A Californian man whose ATM network laundered bitcoin for criminals has been sentenced to two years in prison
- A man whose company laundered millions in
bitcoinand cash has been jailed for two years.
- Kais Mohammad, who went by the name "Superman29," illegally traded as much as $25 million.
- Prosecutors have seized all of Mohammad's banking machines, crypto, and cash.
A Californian man who last year pleaded guilty to operating an illegal virtual-currency business has now been sentenced to two years in federal prison, according to the Justice Department.
Kais Mohammad, 37, a former bank employee, who called himself "Superman29," illegally exchanged as much as $25 million through in-person transactions and bitcoin ATM kiosks - some of it for criminals.
As part of his sentencing, the US has impounded about $1.25 million worth of bitcoin and ethereum from Mohammad, Bloomberg reported. Prosecutors have also seized 17 of his ATMs and about $23,000 in cash, according to the Justice Department.
From December 2014 to November 2019, Mohammad controlled Herocoin, an illicit money-transmitting business. As part of his operation, Mohammad offered bitcoin-cash exchange services, charging commissions of up to 25%, which was well above the market rate.

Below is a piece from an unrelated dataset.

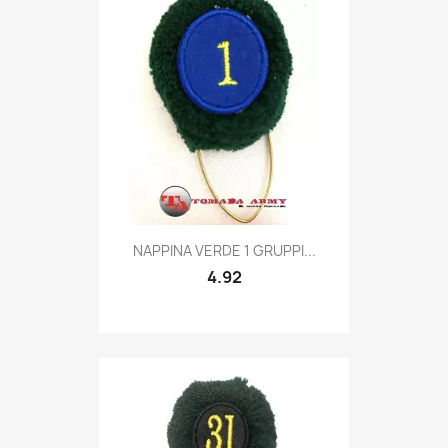
Quick view

NAPPINA VERDE 1 GRUPPI...
4.92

These bitcoin ATM-type machines allowed customers to use buy the currency using cash, or sell it in exchange for cash that would be distributed through the machines.
Mohammad was able to track all transactions on the ATM machines and identify each transaction that took place on them, which were located in malls, gas stations, and convenience stores in Los Angeles, Orange Riverside, and San Bernardino counties, the Justice Department reported.
During sentencing, prosecutors wrote: "Rather than use his knowledge to create a robust compliance program, (Mohammad) avoided one altogether and profited by making his business an efficient, unchecked, and nearly anonymous conduit for money laundering and other crimes."